Château (ruines)
Perché sur un éperon rocheux des Alpilles, le château des Baux-de-Provence défie le temps depuis le Xe siècle. Ses ruines majestueuses offrent un panorama vertigineux sur la Provence et révèlent mille ans d'histoire féodale.
History
Dressées à près de 245 mètres d'altitude sur un promontoire calcaire aux arêtes vives, les ruines du château des Baux-de-Provence comptent parmi les plus saisissantes de tout le Midi. Ce n'est pas seulement un château qu'on visite ici, c'est un monde suspendu entre terre et ciel, où la pierre et la roche ne font plus qu'un, où l'architecture médiévale se confond avec le relief naturel des Alpilles dans un mariage aussi brutal que sublime. Ce qui distingue fondamentalement les Baux des autres forteresses méridionales, c'est cette fusion totale entre l'ouvrage défensif et la géologie : les carrières de bauxite qui ont donné leur nom au site (et à ce minerai d'aluminium découvert ici en 1821) ont façonné un paysage lunaire, des falaises de craie blanche creusées de cavités que les seigneurs ont intégrées directement dans leur système défensif. Les fossés taillés à même le roc, les murs construits en prolongement des parois naturelles, les tours surgissant du calcaire comme des excroissances minérales — tout concourt à créer un sentiment d'imprenable inviolabilité.
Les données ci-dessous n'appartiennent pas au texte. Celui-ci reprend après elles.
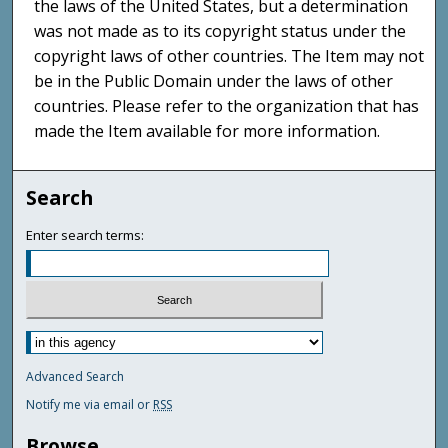
the laws of the United States, but a determination
was not made as to its copyright status under the
copyright laws of other countries. The Item may not
be in the Public Domain under the laws of other
countries. Please refer to the organization that has
made the Item available for more information.
Search
Enter search terms:
Advanced Search
Notify me via email or
RSS
Browse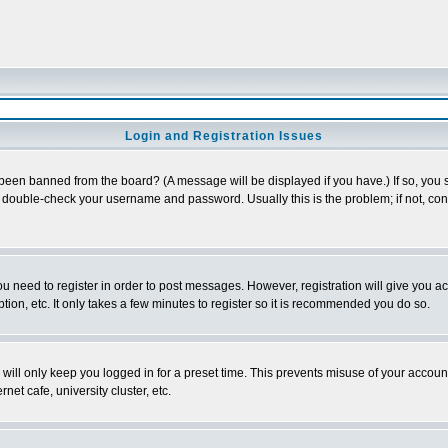
Login and Registration Issues
 been banned from the board? (A message will be displayed if you have.) If so, you s
double-check your username and password. Usually this is the problem; if not, conta
you need to register in order to post messages. However, registration will give you a
ion, etc. It only takes a few minutes to register so it is recommended you do so.
will only keep you logged in for a preset time. This prevents misuse of your account
et cafe, university cluster, etc.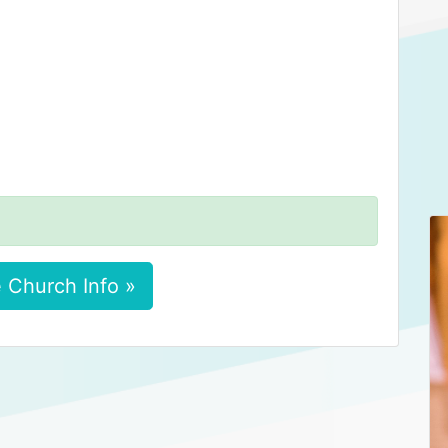
 Church Info »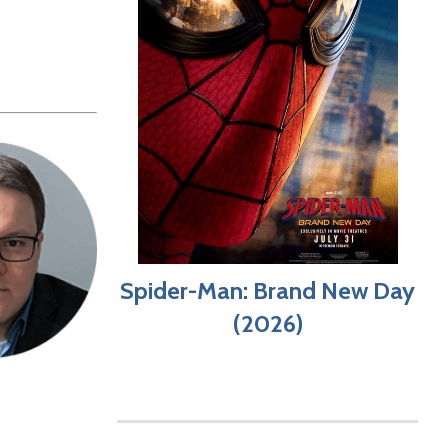
Spider-Man: Brand New Day
(2026)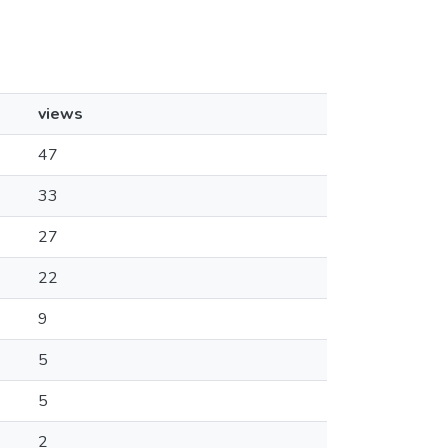
views
47
33
27
22
9
5
5
2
L'expérience de la visite est physique autant qu'intellectuelle. Il faut grimper, longer des précipices, pénétrer dans des salles à ciel ouvert où les voûtes ont disparu, imaginer les courtines et les hourds de bois qui complétaient ces murailles. Les catapultes et trébuchets reconstitués rappellent la vocation guerrière du lieu, tandis que les vues plongeantes sur la plaine de la Crau et les calanques lointaines récompensent l'effort de la montée. Le village médiéval qui s'accroche au flanc de la citadelle — lui-même en grande partie taillé dans le rocher — prolonge l'expérience et situe le château dans son contexte urbain. Ensemble, ils forment l'une des « plus belles cités médiévales de Provence », selon une formule qui, pour une fois, n'est nullement usurpée.
Architecture
Le château des Baux illustre parfaitement l'architecture militaire méridionale des XIe-XIIIe siècles, avec ses spécificités propres à la géologie des Alpilles. L'ensemble castral occupe la totalité de l'éperon rocheux, long d'environ 900 mètres pour une largeur variant entre 100 et 200 mètres. Le système défensif repose sur une logique topographique : les faces nord et sud, formées de falaises verticales de calcaire blanc plongeant dans le vide, ne nécessitaient guère de renforcement artificiel. L'effort constructif se concentrait aux deux extrémités du promontoire, avec des fossés taillés à même la roche et des courtines massives en appareil calcaire de moyen appareil. Les vestiges encore lisibles comprennent le donjon carré du XIe siècle, dont la base massive en grands blocs de calcaire local témoigne du soin apporté à la construction initiale, des fragments de la chapelle castrale Sainte-Catherine, et les soubassements du logis seigneurial agrandi aux XIVe et XVe siècles. Les murs, d'une épaisseur parfois supérieure à deux mètres, sont construits en moellons calcaires liés à la chaux, avec des chaînes d'angle en pierre de taille soigneusement équarrie. La bauxite ocre-rouge du plateau, extraite in situ, a également été utilisée comme remplissage dans certaines sections. Une particularité technique remarquable réside dans l'intégration des cavités naturelles au plan défensif : plusieurs grottes creusées dans la falaise servaient de citerne, de magasin à vivres ou de refuge en cas de siège. Les ingénieurs médiévaux ont ainsi réduit les besoins en maçonnerie tout en augmentant la capacité de résistance de la forteresse, une approche pragmatique caractéristique de l'architecture militaire provençale.